The day’s timer eventually ran out and—after a night of fitful sleep and fractured dreams of bugles—I only hoped the dark would give way to one of those new beginnings, right where the last chapter left off. As the distance between myself and private land shrunk, the size of the lump in my throat grew. The sun began to peak over the horizon, splashing the sky with color and the earth with a penumbral gray. I came to a stop as the most vocal bull was now clearly on the private land. Reality began to set in, working its way down through my mind and into my boots. I felt heavy and hopeless until I looked over my shoulder.
Down below me, several hundred yards away, a clearing on the mountainside was dotted with shadows dark and moving and very much alive. Instincts kicked in as I crab-walked through deadfall and towards the clearing, eventually finding a sturdy limb to rest my rifle on. Through the scope, the authors of those shadows came into focus. I sat and watched the elk graze, unsuspecting and full of life, for several minutes. One let out a bugle, sending a chill down my back as I eased the crosshairs over to the source of the haunting narration.
I settled in, but the distance between us was pushing the edge of my comfort zone for an ethical shot.
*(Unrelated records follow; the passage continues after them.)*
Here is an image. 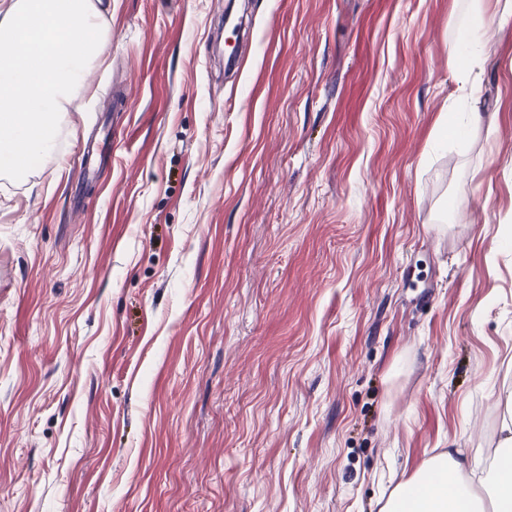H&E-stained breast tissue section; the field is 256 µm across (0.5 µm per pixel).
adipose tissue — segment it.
Wrapping results in <instances>:
<instances>
[{
  "instance_id": "ef3b65f1",
  "label": "adipose tissue",
  "mask_w": 512,
  "mask_h": 512,
  "mask_svg": "<svg viewBox=\"0 0 512 512\" xmlns=\"http://www.w3.org/2000/svg\"><path fill=\"white\" fill-rule=\"evenodd\" d=\"M380 512H512V419L501 429L487 476L458 449L441 451L395 486Z\"/></svg>"
}]
</instances>
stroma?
Listing matches in <instances>:
<instances>
[{"mask_svg":"<svg viewBox=\"0 0 512 512\" xmlns=\"http://www.w3.org/2000/svg\"><path fill=\"white\" fill-rule=\"evenodd\" d=\"M226 3L101 0L54 155L0 176V512H379L493 465L512 21L472 126L468 0ZM484 60L473 47L464 46L456 56L455 74L460 86V98L475 100L479 89V75Z\"/></svg>","mask_w":512,"mask_h":512,"instance_id":"35a3bbf8","label":"stroma"}]
</instances>
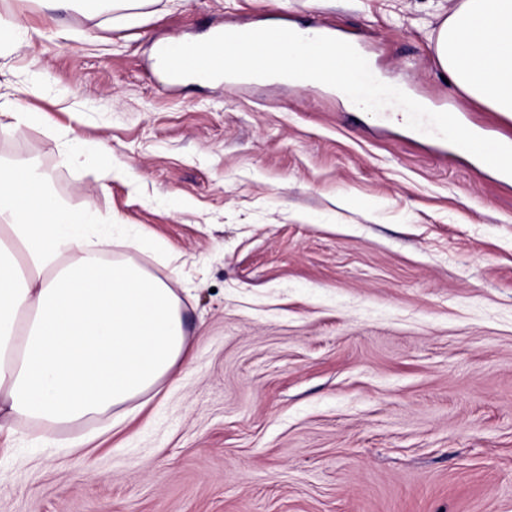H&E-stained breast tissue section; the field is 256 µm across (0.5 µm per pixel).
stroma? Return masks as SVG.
I'll list each match as a JSON object with an SVG mask.
<instances>
[{
  "label": "stroma",
  "mask_w": 512,
  "mask_h": 512,
  "mask_svg": "<svg viewBox=\"0 0 512 512\" xmlns=\"http://www.w3.org/2000/svg\"><path fill=\"white\" fill-rule=\"evenodd\" d=\"M460 3L107 2L50 25L0 0L34 32L0 50V102L32 117L0 116V162L115 219L113 259L163 279L188 331L121 433L109 413L11 424L0 512H512V185L331 87L170 90L156 65L216 28L329 25L409 96L494 130L436 60Z\"/></svg>",
  "instance_id": "35a3bbf8"
}]
</instances>
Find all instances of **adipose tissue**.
Instances as JSON below:
<instances>
[{"label":"adipose tissue","mask_w":512,"mask_h":512,"mask_svg":"<svg viewBox=\"0 0 512 512\" xmlns=\"http://www.w3.org/2000/svg\"><path fill=\"white\" fill-rule=\"evenodd\" d=\"M449 82L512 116V0H464L436 34ZM92 206L33 168L0 166V416L52 430L144 397L187 355L178 296L109 262Z\"/></svg>","instance_id":"1"}]
</instances>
So, I waited, attempting and failing to compose myself for the trigger pull on my first elk and its ultimate consequence. The bull stood alone, away from the larger group of cows. If he followed their route, a clear shot would likely not present itself.
Time for another crab walk. I set up again, this time within 250 yards of the cows, but the bull stayed back, obscured from my vision by a small grove of aspens. At once, the cows reacted to something below and began walking straight towards me. I quickly swung my rifle back to the bull to find him standing alone, completely unobstructed. In a fleeting moment of equanimity, I let out my breath and pulled the trigger.
After a brief rush of noise and a moment of violence, the silence always settles back in as softly as snow falling from the ether. It’s one of the most enigmatic moments in hunting—whether it’s after letting an arrow fly or coupling with the ignition of gunpowder—when an action that would seemingly send the whole system into disorder is instead met with casual indifference. Mother Nature just marches along, possessing an austerity immune to any attempts at anthropomorphism and providing sustenance through the inscrutable relationship between beauty and death.
The bull now laid in the same place he once stood, shrouded in the silence after the light in his eyes flickered out in an instant. I walked down the mountainside towards him as the birds chirped again and as the cow elk scattered about, confused yet aware. I cheered and celebrated and sifted through emotions between every stride, feeling endlessly thankful for the animal at the end of my path and overwhelmed by how much it would provide. My shadow remained motionless and sober throughout it all, resembling the black of the pre-morning sky, though a single shade lighter, welcoming a glimmer of the sunrise.